_Reading passage_:
+++

4. I'm not even totally sure that the market is going to correct 10%. It might be 8%, it might be 18%.
5. The market is never going to reward the majority of investors.

We're working off not only the bullish sentiment (the sentiment tracker did indicate a sell this week), but the overbought conditions as well.
 
I feel the same way. I'm getting tired of trying to time my TSP and my ROTH, and getting my azz handed to my as a result. After my -70% Faz fiasco, I'm adopting a longer-term strategy.

As for $SPX, I'm looking for a bounce off 880, that's only 100 points away :D
 
I feel the same way. I'm getting tired of trying to time my TSP and my ROTH, and getting my azz handed to my as a result. After my -70% Faz fiasco, I'm adopting a longer-term strategy.

As for $SPX, I'm looking for a bounce off 880, that's only 100 points away :D

I'm not even trying to time mine and my wife's ROTH purchases. I'm buying 90% for Divvies and buying those stocks based on my current average DCA share price and a little of what they market may be saying, but very little, since the Feds have screwed up the market by artificially introducing money. That's my main guide. Then, I have 3 stocks I buy and sell as they go up and down.

Good Luck all,
CB
 
IFT today. Again, part of my selling strength strategy here. Putting another 15% into cash to make my allocation:

35 G
35 C
15 S
15 I

I still do not believe the rally is over. Whether this past little drop was the pause that refreshes or not I have no idea. Bull runs can maintain an overbought market and the more it stays overbought, the more panic buying that ensues. We've seen panic buying on an unprecedented scale the past few months and there's probably still more to come. I suspect many indicators are getting blasted because the market was so overbought, it only took a few ticks down to change the momentum to trends amongst models.

+++

_Entries shown_:
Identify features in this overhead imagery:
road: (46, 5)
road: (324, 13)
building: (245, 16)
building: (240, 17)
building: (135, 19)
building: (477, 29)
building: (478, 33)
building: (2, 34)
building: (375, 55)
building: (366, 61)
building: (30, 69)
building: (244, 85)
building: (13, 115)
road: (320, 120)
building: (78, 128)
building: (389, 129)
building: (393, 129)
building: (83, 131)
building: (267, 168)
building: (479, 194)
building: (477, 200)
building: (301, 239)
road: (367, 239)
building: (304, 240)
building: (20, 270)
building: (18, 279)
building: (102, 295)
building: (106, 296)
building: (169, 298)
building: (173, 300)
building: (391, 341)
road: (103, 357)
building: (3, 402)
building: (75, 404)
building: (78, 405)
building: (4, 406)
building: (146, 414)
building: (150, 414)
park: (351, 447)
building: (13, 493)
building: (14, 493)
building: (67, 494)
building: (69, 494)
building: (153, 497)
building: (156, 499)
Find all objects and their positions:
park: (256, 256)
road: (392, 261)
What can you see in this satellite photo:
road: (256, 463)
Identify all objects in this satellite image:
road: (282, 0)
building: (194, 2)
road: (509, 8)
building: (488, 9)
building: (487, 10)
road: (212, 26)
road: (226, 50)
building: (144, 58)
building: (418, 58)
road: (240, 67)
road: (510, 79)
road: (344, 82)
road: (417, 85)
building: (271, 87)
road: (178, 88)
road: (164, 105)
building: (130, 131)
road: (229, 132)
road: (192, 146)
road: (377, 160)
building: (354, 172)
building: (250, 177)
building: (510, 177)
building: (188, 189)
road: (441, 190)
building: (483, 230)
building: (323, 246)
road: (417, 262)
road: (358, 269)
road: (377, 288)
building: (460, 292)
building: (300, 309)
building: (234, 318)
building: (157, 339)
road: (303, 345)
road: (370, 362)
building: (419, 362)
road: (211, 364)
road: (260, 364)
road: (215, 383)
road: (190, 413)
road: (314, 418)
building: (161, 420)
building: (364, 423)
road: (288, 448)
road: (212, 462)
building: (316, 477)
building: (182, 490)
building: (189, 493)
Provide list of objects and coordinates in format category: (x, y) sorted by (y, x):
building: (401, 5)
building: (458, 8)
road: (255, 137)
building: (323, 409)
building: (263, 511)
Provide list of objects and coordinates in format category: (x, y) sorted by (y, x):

+++

_Exercise tasks_:
1. In the investing forum thread, what share of the new allocation goes to the G fund after the IFT?
2. Pick up the investing forum thread after its last sentence and keep it going.

_Answers to each task_:
1. 35%.

2.
In my past post I said I wasn't smart enough to play every little up and down and I still feel the same way. I think too many TSP'ers have an unrealistic goal of being in the market every up day and out of the market every down day, which causes unnecessary IFT's and spinning of the wheels. It's all about catching the big moves.

There's a lot of propaganda out there telling us rear view mirror history, but obviously there are still folks who are waiting for any little bit of weakness to get back into the market after selling out in May. With OPEX today I'm expecting a squeeze after the bear trap that developed the past week. Plenty of investors were looking to play that 3X bear fund game again and will be hammered once again.

Some folks say it's the garbage stocks leading the rally, but most tend to believe the banks need to lead. Last night the $BKX broke out of a descending wedge pattern to the upside.

So, if I believe we're heading higher, why am I lightening up? The higher we go towards 1100-1200, the higher the risk/reward.Going forward, my plan is to dump some more into G Fund after the next 30-50 points.
 
My first impression when I read the headline about GS front running it's upgrades/downgrades to a select few was, "Here we go again, where's the SEC?". As I read that article I became agitated that GS is probably making more money using this huddle idea to generate volume in their flash trading programs than anything else. I mean, a stock tip is a stock tip, great. If you can get information on a stock upgrade or downgrade before it happens (which always does happen) it doesn't necessarily mean big bucks on a day trade or even a long term trade. How many times are stocks upgraded and never go up more than a few decimal places the next few days? It is frustrating that firms are making money with this flash trade system, but soon enough everybody will have it and the whole idea will collapse, just like everything else that becomes mainstream.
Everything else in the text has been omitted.